The longer you live the more likely that your spouse, partner and close friends will predecease you, leaving you on your own.

In Britain the number of people has doubled since the early 1970s. In 2010 sales of single-serving cookware increased by 140 per cent according to the Daily Mail, which reported that frying pans, small enough for just one egg, plates for one slice of toast and one cup teapots are now some of the fastest selling items in cookware.

But now research tells us that good reliable friendship with people we cherish is most important if we want to survive diseases like cancer.

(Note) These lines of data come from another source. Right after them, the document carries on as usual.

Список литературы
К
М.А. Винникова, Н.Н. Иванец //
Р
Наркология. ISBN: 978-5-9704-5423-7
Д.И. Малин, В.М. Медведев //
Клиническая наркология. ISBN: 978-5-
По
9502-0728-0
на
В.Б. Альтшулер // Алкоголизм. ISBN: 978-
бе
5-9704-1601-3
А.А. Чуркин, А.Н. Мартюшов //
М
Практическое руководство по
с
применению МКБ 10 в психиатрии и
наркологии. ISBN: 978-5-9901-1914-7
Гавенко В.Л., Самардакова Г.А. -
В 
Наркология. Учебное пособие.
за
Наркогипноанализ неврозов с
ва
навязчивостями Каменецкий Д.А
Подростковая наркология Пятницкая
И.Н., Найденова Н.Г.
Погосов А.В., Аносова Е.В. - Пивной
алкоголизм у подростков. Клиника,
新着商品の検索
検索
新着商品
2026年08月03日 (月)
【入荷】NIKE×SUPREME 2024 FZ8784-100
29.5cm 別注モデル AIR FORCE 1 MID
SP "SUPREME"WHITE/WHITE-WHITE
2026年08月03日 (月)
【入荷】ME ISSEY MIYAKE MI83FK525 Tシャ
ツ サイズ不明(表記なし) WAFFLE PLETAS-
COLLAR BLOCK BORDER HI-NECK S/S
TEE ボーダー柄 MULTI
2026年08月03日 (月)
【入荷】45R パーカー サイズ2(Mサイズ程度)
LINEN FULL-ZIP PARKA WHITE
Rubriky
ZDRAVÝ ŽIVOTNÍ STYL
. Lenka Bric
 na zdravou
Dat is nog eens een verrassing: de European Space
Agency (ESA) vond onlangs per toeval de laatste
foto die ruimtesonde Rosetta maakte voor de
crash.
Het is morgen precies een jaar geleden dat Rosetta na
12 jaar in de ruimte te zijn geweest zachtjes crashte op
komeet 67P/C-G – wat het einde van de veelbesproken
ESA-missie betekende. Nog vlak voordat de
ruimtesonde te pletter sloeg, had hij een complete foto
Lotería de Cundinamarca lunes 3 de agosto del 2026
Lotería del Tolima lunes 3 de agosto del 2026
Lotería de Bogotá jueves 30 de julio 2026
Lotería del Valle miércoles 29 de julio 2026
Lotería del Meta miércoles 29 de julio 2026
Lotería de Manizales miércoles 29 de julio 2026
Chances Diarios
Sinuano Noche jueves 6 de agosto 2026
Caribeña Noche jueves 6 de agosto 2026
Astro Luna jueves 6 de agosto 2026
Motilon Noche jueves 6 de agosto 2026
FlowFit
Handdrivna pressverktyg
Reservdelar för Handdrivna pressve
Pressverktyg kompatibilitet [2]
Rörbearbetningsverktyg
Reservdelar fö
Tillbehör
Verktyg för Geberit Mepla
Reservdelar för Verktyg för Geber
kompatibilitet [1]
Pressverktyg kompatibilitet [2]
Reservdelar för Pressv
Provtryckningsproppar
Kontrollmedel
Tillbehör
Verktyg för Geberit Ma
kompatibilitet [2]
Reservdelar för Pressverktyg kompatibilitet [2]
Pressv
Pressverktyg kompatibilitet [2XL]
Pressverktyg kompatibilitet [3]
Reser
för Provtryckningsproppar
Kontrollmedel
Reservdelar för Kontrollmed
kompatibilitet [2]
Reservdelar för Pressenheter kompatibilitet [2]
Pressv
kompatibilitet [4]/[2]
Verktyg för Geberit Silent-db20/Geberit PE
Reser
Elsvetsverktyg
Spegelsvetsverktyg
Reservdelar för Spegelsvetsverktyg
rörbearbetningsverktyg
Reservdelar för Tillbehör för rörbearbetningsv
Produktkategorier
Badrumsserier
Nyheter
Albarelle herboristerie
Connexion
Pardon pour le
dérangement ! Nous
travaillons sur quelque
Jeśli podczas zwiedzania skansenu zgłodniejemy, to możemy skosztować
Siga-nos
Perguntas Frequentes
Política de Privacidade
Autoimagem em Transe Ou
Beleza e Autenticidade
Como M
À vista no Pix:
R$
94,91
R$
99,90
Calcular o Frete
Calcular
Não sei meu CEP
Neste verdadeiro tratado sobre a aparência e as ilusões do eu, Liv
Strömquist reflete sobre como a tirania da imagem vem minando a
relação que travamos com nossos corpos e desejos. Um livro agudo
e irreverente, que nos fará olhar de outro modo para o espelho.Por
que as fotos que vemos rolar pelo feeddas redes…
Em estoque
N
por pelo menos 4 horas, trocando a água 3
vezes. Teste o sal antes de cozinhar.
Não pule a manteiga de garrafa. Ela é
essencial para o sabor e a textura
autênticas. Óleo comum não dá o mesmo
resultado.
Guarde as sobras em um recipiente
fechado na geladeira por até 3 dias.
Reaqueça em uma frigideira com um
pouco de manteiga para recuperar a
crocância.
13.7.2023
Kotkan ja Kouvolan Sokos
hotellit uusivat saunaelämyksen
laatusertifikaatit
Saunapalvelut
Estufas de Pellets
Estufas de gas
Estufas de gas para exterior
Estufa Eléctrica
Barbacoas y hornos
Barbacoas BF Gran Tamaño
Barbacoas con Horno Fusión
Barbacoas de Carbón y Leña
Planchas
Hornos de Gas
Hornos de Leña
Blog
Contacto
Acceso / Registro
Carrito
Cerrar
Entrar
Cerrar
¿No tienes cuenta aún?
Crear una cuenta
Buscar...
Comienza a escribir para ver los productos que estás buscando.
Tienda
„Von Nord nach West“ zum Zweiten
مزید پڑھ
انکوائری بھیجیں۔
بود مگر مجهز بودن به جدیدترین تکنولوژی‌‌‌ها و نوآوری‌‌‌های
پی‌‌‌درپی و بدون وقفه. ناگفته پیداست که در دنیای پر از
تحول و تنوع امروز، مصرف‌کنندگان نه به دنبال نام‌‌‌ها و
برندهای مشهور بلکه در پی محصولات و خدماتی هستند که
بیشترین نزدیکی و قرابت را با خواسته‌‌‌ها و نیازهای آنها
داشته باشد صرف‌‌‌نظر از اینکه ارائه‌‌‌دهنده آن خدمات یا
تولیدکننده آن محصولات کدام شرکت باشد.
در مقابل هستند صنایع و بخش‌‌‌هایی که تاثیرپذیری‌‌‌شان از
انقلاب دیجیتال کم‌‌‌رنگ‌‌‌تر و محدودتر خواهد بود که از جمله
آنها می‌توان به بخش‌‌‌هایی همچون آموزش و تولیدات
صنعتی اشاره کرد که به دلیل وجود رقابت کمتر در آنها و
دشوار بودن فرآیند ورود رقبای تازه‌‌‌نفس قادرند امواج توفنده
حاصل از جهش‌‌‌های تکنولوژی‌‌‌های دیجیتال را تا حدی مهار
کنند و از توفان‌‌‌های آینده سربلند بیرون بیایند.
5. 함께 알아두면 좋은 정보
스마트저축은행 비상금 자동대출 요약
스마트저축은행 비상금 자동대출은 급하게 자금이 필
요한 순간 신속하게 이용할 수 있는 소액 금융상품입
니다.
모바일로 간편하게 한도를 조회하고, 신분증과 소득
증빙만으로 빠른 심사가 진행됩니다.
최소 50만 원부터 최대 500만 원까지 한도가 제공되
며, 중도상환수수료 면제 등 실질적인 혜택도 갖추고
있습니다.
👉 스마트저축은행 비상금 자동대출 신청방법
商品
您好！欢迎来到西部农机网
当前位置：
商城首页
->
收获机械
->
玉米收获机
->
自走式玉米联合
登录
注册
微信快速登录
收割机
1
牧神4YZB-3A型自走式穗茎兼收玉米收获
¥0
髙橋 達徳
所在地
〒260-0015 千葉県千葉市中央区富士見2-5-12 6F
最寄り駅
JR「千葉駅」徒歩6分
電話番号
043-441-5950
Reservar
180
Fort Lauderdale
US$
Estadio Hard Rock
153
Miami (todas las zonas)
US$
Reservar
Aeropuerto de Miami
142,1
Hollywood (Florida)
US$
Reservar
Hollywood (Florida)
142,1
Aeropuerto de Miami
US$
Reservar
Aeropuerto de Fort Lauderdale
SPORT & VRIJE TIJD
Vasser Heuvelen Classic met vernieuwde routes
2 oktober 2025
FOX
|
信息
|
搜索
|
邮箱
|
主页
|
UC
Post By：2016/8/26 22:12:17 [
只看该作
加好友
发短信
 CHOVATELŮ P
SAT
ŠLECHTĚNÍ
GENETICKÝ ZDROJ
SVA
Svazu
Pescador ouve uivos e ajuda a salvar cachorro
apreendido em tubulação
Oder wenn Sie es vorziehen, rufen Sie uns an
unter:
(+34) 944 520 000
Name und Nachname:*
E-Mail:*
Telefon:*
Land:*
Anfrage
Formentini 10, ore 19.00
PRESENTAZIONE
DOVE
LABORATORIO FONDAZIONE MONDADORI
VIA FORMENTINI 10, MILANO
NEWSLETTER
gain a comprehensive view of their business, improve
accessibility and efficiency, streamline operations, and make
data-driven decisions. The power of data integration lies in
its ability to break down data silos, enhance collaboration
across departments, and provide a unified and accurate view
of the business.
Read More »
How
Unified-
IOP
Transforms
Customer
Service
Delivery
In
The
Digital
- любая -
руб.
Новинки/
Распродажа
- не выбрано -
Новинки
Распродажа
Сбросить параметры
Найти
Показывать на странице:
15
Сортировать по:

Close contact with good friends and especially with women affects the way we think, who we trust and how we manage our finance. 

Unlike most men with their mates, most women reach out to their female friends to share the emotional burden of illness which dilutes their loneliness and fear.

Social bonds are equally important as the new drugs that are changing our lives for good.

MICHAEL DALLAS O'KANE


Plumbridge, Co Tyrone

Execution of heretics

Strictly speaking Colin Nevin (June 23) is right when he says that witch burning isn’t mentioned in the Bible but the real point is that killing them is sanctioned (Exodus 22:18 and Leviticus 20:27).

The word ‘heretic’ may not appear in the Bible although ‘heresies’ appears in Galatians 5v20. Execution for heretics is mentioned in Exodus 22:20 and Deuteronomy 13:5. That the Bible is unspecific about the methods to be used for these executions is academic.